A deputada estadual Luciane Carminatti (PT) fez duras críticas ao Governo de Santa Catarina durante audiência pública realizada na Assembleia Legislativa (Alesc) nesta terça-feira (25). Presidente da Comissão de Educação e Cultura, a parlamentar defendeu mudanças imediatas no Programa Universidade Gratuita, com foco na correção de falhas nos critérios de concessão de bolsas, especialmente nos cursos de Medicina.

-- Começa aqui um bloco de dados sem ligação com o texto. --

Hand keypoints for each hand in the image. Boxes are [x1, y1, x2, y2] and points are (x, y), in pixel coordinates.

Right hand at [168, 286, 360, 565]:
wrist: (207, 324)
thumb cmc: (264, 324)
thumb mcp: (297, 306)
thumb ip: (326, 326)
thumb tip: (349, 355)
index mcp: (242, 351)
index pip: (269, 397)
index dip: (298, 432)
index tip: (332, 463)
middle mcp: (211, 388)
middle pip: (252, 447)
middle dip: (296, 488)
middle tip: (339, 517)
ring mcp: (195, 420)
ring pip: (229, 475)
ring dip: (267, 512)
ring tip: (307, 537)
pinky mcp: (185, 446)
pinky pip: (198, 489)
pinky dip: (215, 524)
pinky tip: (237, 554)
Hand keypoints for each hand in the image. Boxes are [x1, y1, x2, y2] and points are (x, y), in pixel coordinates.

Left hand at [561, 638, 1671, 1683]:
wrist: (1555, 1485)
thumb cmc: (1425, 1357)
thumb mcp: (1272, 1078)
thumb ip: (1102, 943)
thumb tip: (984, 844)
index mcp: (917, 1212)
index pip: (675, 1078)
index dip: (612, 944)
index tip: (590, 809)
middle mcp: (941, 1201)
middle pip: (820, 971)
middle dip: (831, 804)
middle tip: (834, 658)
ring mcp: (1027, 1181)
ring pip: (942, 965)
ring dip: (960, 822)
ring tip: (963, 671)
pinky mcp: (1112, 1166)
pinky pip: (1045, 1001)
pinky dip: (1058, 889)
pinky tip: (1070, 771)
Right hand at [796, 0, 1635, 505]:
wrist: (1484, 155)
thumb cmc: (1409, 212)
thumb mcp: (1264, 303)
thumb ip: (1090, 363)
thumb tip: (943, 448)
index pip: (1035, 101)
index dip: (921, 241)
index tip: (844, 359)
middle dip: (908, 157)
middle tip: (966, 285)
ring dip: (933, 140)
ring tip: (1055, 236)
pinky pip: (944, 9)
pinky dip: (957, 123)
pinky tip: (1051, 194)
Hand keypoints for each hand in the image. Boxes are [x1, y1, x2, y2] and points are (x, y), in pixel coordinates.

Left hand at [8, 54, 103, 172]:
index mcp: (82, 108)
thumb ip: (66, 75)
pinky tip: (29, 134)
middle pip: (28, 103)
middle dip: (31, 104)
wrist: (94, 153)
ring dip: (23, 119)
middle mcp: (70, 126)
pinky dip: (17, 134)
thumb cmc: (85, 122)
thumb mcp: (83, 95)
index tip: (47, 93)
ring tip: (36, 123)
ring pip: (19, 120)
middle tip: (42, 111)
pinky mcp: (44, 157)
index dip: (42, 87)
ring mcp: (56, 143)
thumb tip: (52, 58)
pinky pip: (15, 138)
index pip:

Nos últimos dias, o programa foi alvo de críticas nas redes sociais. Estudantes denunciaram a exclusão de beneficiários com alta carência socioeconômica, enquanto alunos com renda superior foram contemplados. Segundo Carminatti, essa situação compromete a credibilidade do projeto.
A audiência reuniu as comissões de Educação e Finanças da Alesc. Um relatório recente do Tribunal de Contas do Estado (TCE) apontou mais de 18 mil possíveis irregularidades. O clima no Legislativo foi de cobrança por ações concretas.
Desde o início da implementação do Universidade Gratuita, Carminatti já havia sugerido ajustes no modelo. Ela propôs a criação de um canal de denúncias, além de maior transparência na divulgação dos critérios e resultados.
“O governo ignorou alertas desde a tramitação dos projetos. Já se passaram quase dois anos e os mesmos problemas permanecem”, afirmou a deputada.
Ela também criticou duramente a comunicação institucional do programa. “As propagandas, inclusive em plataformas como a Netflix, criam uma falsa ideia de que todos os estudantes terão acesso às bolsas. Isso não condiz com a realidade. Existe um número limitado de vagas e recursos. Muitos estudantes com perfil de vulnerabilidade ficaram de fora e já estão endividados”, alertou.
Metas não foram atingidas
Embora a lei preveja 57 mil bolsas para o primeiro semestre de 2025, apenas 42 mil estudantes se inscreveram. Desses, apenas 31,4 mil foram contemplados — número que representa pouco mais da metade do total previsto.
Outro ponto destacado por Carminatti foi a situação do Fumdesc, programa voltado às instituições privadas. A legislação prevê um aporte de R$ 233 milhões, mas apenas R$ 168 milhões foram efetivamente investidos até o momento — uma redução de 30%. Isso refletiu diretamente na concessão de bolsas: das 15,5 mil inscrições, apenas 9,4 mil estudantes foram beneficiados.
Carminatti defende uma revisão estrutural do programa. Para ela, transparência, planejamento e escuta ativa dos estudantes são fundamentais para que o Universidade Gratuita cumpra seu papel de inclusão educacional.